======== GIVEN RECORDS ========

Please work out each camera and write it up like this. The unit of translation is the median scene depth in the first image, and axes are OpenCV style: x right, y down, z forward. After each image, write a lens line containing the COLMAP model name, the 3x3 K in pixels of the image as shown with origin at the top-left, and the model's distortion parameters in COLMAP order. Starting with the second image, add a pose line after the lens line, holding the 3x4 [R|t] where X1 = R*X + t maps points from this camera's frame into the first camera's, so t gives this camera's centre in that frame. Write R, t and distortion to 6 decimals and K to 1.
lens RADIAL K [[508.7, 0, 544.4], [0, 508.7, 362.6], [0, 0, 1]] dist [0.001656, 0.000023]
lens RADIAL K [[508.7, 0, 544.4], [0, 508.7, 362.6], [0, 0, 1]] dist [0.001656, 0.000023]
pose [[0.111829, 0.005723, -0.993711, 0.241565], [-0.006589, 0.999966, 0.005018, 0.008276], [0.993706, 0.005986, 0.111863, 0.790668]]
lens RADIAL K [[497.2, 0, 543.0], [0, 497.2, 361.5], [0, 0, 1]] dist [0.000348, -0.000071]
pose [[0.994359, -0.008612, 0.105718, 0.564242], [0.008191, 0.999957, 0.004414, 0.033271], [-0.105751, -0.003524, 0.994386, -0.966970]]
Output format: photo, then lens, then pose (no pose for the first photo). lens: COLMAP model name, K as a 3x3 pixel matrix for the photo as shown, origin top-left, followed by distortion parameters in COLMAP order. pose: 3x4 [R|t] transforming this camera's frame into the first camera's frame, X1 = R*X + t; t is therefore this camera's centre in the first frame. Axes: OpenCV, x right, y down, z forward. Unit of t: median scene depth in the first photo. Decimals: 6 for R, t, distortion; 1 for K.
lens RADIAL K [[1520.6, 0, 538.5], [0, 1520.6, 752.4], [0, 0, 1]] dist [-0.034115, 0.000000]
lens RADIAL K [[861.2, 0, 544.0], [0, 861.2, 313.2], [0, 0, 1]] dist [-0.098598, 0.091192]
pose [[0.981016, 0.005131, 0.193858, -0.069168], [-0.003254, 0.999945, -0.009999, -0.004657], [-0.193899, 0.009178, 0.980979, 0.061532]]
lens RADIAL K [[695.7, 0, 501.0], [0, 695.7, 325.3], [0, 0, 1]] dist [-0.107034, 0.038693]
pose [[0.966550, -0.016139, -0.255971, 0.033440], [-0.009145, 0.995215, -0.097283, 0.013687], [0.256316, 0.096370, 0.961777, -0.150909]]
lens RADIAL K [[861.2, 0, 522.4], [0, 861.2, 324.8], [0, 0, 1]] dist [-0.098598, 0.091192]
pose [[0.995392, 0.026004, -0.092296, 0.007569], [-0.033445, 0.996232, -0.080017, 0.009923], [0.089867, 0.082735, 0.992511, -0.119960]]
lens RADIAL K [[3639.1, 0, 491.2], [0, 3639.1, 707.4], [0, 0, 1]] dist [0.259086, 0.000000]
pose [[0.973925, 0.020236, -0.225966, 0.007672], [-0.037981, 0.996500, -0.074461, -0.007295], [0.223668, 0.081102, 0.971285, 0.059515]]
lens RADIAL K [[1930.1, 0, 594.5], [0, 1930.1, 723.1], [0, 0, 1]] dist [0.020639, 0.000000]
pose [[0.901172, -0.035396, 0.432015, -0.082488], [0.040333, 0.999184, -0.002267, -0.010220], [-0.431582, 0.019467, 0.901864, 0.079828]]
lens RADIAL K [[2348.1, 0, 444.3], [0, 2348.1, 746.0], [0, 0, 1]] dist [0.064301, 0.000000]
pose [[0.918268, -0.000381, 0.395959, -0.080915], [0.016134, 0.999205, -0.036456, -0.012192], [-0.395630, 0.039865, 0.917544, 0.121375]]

========

- THE PROBLEM:
From the first line to the last, return the data exactly.

- SOLUTION TO THIS TASK:
Please work out each camera and write it up like this. The unit of translation is the median scene depth in the first image, and axes are OpenCV style: x right, y down, z forward. After each image, write a lens line containing the COLMAP model name, the 3x3 K in pixels of the image as shown with origin at the top-left, and the model's distortion parameters in COLMAP order. Starting with the second image, add a pose line after the lens line, holding the 3x4 [R|t] where X1 = R*X + t maps points from this camera's frame into the first camera's, so t gives this camera's centre in that frame. Write R, t and distortion to 6 decimals and K to 1.
lens RADIAL K [[508.7, 0, 544.4], [0, 508.7, 362.6], [0, 0, 1]] dist [0.001656, 0.000023]
lens RADIAL K [[508.7, 0, 544.4], [0, 508.7, 362.6], [0, 0, 1]] dist [0.001656, 0.000023]
pose [[0.111829, 0.005723, -0.993711, 0.241565], [-0.006589, 0.999966, 0.005018, 0.008276], [0.993706, 0.005986, 0.111863, 0.790668]]
lens RADIAL K [[497.2, 0, 543.0], [0, 497.2, 361.5], [0, 0, 1]] dist [0.000348, -0.000071]
pose [[0.994359, -0.008612, 0.105718, 0.564242], [0.008191, 0.999957, 0.004414, 0.033271], [-0.105751, -0.003524, 0.994386, -0.966970]]
Output format: photo, then lens, then pose (no pose for the first photo). lens: COLMAP model name, K as a 3x3 pixel matrix for the photo as shown, origin top-left, followed by distortion parameters in COLMAP order. pose: 3x4 [R|t] transforming this camera's frame into the first camera's frame, X1 = R*X + t; t is therefore this camera's centre in the first frame. Axes: OpenCV, x right, y down, z forward. Unit of t: median scene depth in the first photo. Decimals: 6 for R, t, distortion; 1 for K.
lens RADIAL K [[1520.6, 0, 538.5], [0, 1520.6, 752.4], [0, 0, 1]] dist [-0.034115, 0.000000]
lens RADIAL K [[861.2, 0, 544.0], [0, 861.2, 313.2], [0, 0, 1]] dist [-0.098598, 0.091192]
pose [[0.981016, 0.005131, 0.193858, -0.069168], [-0.003254, 0.999945, -0.009999, -0.004657], [-0.193899, 0.009178, 0.980979, 0.061532]]
lens RADIAL K [[695.7, 0, 501.0], [0, 695.7, 325.3], [0, 0, 1]] dist [-0.107034, 0.038693]
pose [[0.966550, -0.016139, -0.255971, 0.033440], [-0.009145, 0.995215, -0.097283, 0.013687], [0.256316, 0.096370, 0.961777, -0.150909]]
lens RADIAL K [[861.2, 0, 522.4], [0, 861.2, 324.8], [0, 0, 1]] dist [-0.098598, 0.091192]
pose [[0.995392, 0.026004, -0.092296, 0.007569], [-0.033445, 0.996232, -0.080017, 0.009923], [0.089867, 0.082735, 0.992511, -0.119960]]
lens RADIAL K [[3639.1, 0, 491.2], [0, 3639.1, 707.4], [0, 0, 1]] dist [0.259086, 0.000000]
pose [[0.973925, 0.020236, -0.225966, 0.007672], [-0.037981, 0.996500, -0.074461, -0.007295], [0.223668, 0.081102, 0.971285, 0.059515]]
lens RADIAL K [[1930.1, 0, 594.5], [0, 1930.1, 723.1], [0, 0, 1]] dist [0.020639, 0.000000]
pose [[0.901172, -0.035396, 0.432015, -0.082488], [0.040333, 0.999184, -0.002267, -0.010220], [-0.431582, 0.019467, 0.901864, 0.079828]]
lens RADIAL K [[2348.1, 0, 444.3], [0, 2348.1, 746.0], [0, 0, 1]] dist [0.064301, 0.000000]
pose [[0.918268, -0.000381, 0.395959, -0.080915], [0.016134, 0.999205, -0.036456, -0.012192], [-0.395630, 0.039865, 0.917544, 0.121375]]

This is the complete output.